Le dernier enfant du Blitz - Julia Kelly

Liverpool, janvier 1935. Viv s’apprête à se marier avec Joshua, le père de son futur enfant. Elle est catholique, il est juif, et sans cette grossesse « accidentelle », jamais leur union n’aurait pu être possible. Lui, musicien, rêve d’Amérique alors que la jeune fille vit encore chez ses parents, aussi stricts que pieux. Le jour du mariage, juste après l’échange des vœux, la mère de Viv propose à Joshua une somme conséquente pour qu’il disparaisse de la vie de sa fille. Quatre ans plus tard, alors que l’Angleterre s’apprête à subir les assauts aériens allemands, Viv, qui élève seul sa petite Maggie, doit se résoudre à l’envoyer dans une famille d’accueil à la campagne pour la mettre à l’abri. Joshua de son côté quitte New-York, où sa carrière n’a jamais décollé, pour s’engager dans la Royal Air Force. Quand, quelques mois après le début de la guerre, Maggie disparaît, sa mère ne supporte pas la douleur de la perte. 

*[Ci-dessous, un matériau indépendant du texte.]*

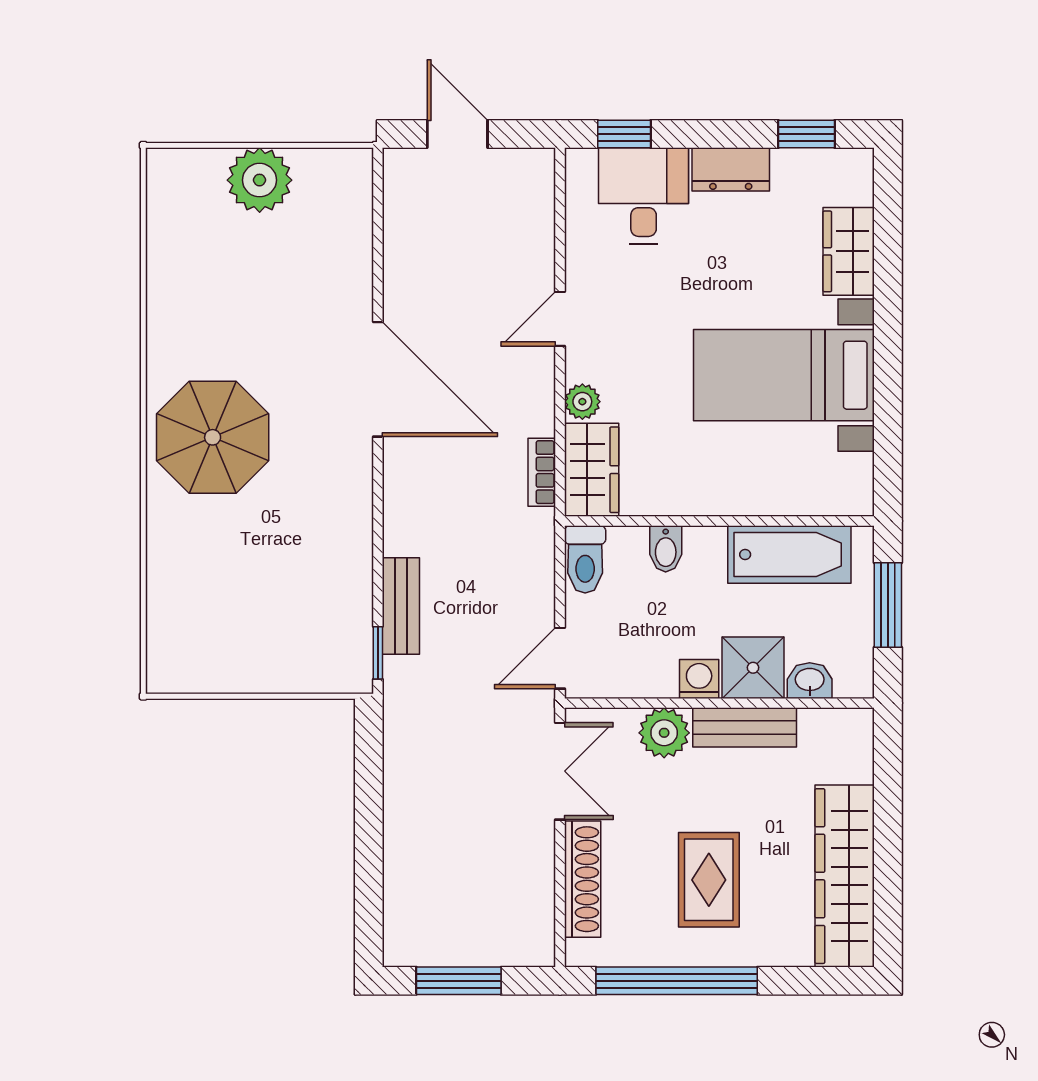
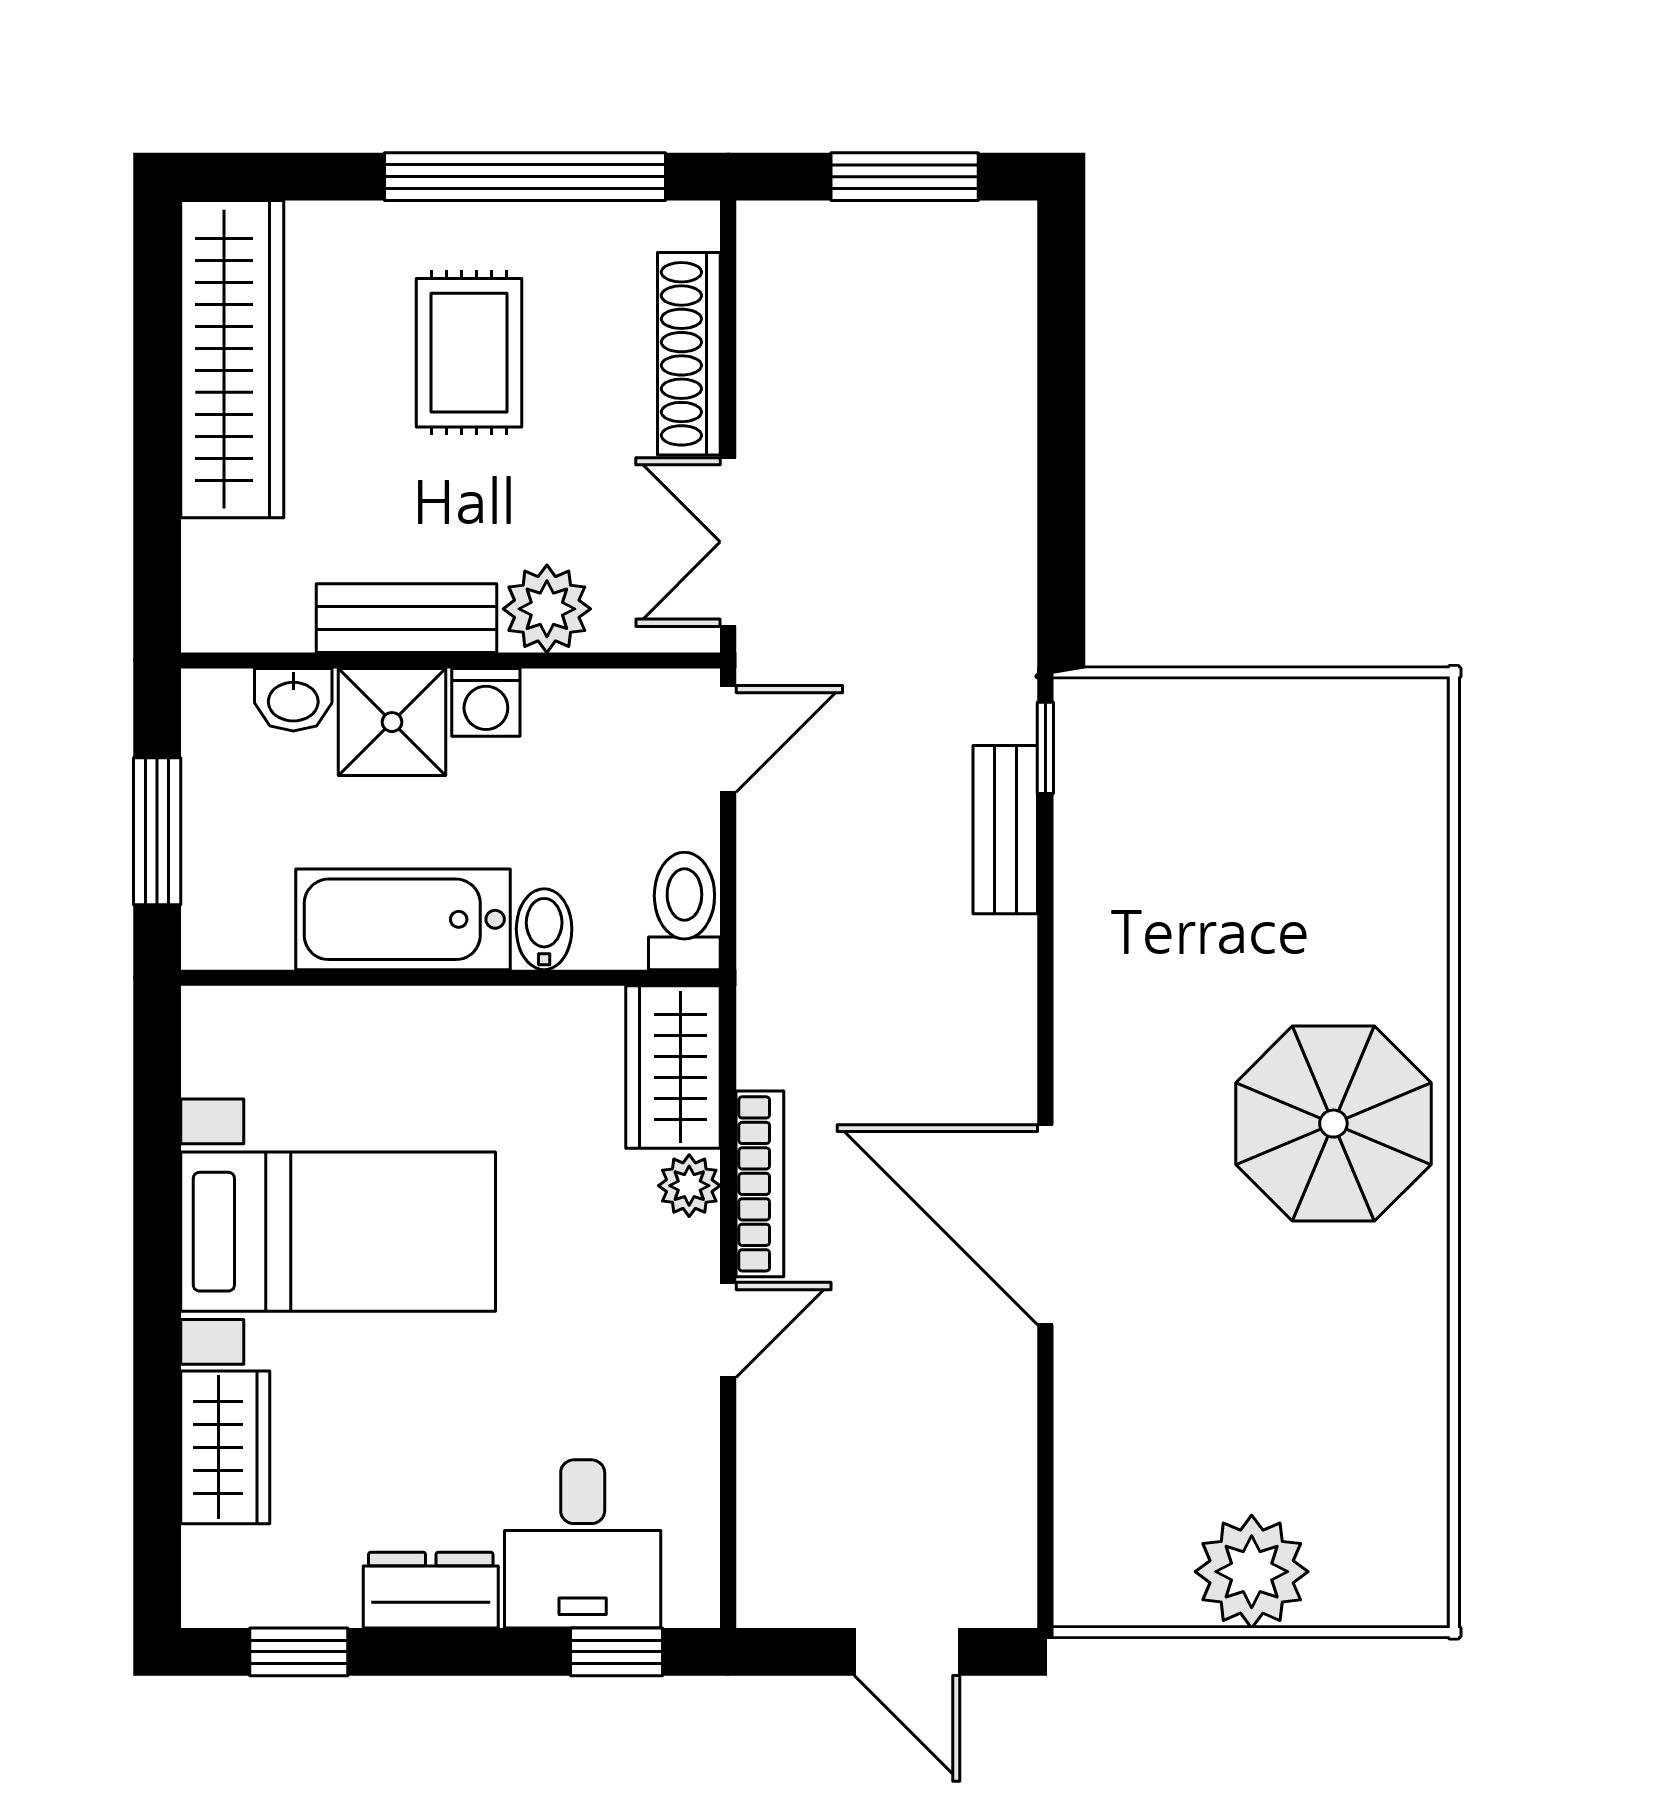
bookcase: (542, 472) -> (760, 1184), moved, width x1.56
bathtub: (789, 555) -> (403, 919), moved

Une fresque historique où les tensions familiales vont de pair avec celles engendrées par la guerre. La description du quotidien des Anglais sous le déluge de feu nazi est aussi réaliste que poignante. Réaliste dans la mesure où le fonctionnement de la société pendant cette période est raconté avec force détails. Poignante car elle montre la solidarité d’un peuple prêt à se serrer les coudes pour affronter ce terrible moment, un peuple décidé à ne pas courber l’échine face à l’ennemi. 

Julia Kelly a l’intelligence de ne pas faire pencher son récit du coté de la romance guimauve. Non, Viv ne pardonnera jamais à Joshua sa fuite le jour du mariage. Le focus se fait davantage sur la volonté sans faille de cette maman solo d’élever sa fille dans des conditions déplorables, avec des parents qui la rejettent et une indépendance financière impossible à acquérir. Surtout, elle montre à quel point l’amour d’une mère peut déplacer des montagnes et à quel point l’instinct maternel surpasse toutes les difficultés.

L’écriture est simple, hyper fluide, clairement pas de la grande littérature mais l’intrigue est menée avec une efficacité sans fausse note. Un portrait de femme touchant, doublé d’une précision historique des plus instructives, qui m’a fait passer un excellent moment de lecture.

Le dernier enfant du Blitz de Julia Kelly (traduit de l’anglais par Laurent Barucq). Eyrolles, 2025. 510 pages. 23,90 euros.